For Van, of course, it’s the biggest break thus far in a career that's moved smoothly ever since he made up his mind to be an actor. The late Mike Todd is supposed to have given Van that first job. Not so, says Van "but he did give me some good advice and I went back to Texas Christian and finished college. I was married in college, two children and divorced, I had to think things ever." So he'd wandered a while, was teaching skin diving to Hawaii when he met Todd. "He had said to look him up. But he was dead before I went to Hollywood." It so happens, however, that Van was what Warner Bros. were in the market for. He started as Kenny Madison student on "Bourbon Street" and when that series folded was moved into "Surfside Six" as the more mature Ken Madison, lawyer.
And now of course, the big one, “The Green Hornet” with the handsome young capitalist playing the highly suitable role of a handsome young capitalist. Plus, of course, all that well-dreamed nocturnal crime fighting that Van figures should prove sure-fire fun.


If you’re wondering how The Green Hornet got on TV in the first place (besides networks looking for copycat Batman shows), this story from the Binghamton Press of September 3, 1966 provides some insight from the Hornet’s radio creator.

Green Hornet Buzzes Again
By RICHARD K. SHULL

Special Press Writer
New York — A lot of the past, some of the present and a little of the future of broadcasting belongs to a fellow who never left home—George W. Trendle, now 82 and still generating new ideas.

> _Recorded information_

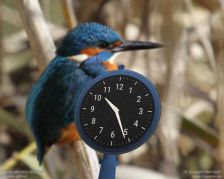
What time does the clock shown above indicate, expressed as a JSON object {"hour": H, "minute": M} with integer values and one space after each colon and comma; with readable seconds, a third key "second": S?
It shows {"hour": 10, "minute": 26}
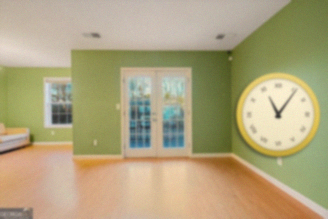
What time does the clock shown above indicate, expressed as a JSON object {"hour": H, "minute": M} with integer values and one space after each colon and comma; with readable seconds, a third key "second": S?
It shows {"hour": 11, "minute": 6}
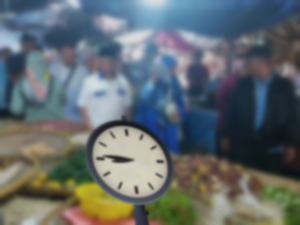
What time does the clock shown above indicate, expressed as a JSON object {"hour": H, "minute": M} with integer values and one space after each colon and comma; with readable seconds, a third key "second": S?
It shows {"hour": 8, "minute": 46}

> _Goals_
#1 Summarize the Green Hornet excerpt in two sentences.
#2 Rewrite the paragraph of the Green Hornet excerpt that begins "For Van, of course" as a short list of its main facts.
The data above plays no part in this work.

> _Solution set_
#1 Van's acting career has moved smoothly: Mike Todd gave him advice rather than his first job, and Warner Bros. cast him as Kenny Madison on "Bourbon Street" and then as lawyer Ken Madison on "Surfside Six," leading to his biggest break, "The Green Hornet." The excerpt then introduces a Binghamton Press story from September 3, 1966, which offers insight from the Hornet's radio creator, George W. Trendle, now 82 and still generating new ideas.

#2
- "The Green Hornet" is Van's biggest break in a career that has moved smoothly since he decided to act.
- The late Mike Todd is supposed to have given Van his first job, but Van says Todd only gave him good advice.
- Following that advice, Van went back to Texas Christian and finished college.
- He was married in college, had two children and was divorced.
- He was teaching skin diving when he met Todd, who told him to look him up, but Todd was dead before Van went to Hollywood.
- Warner Bros. happened to be looking for someone like Van.
- He started as student Kenny Madison on "Bourbon Street," and when that series folded he moved to "Surfside Six" as the more mature lawyer Ken Madison.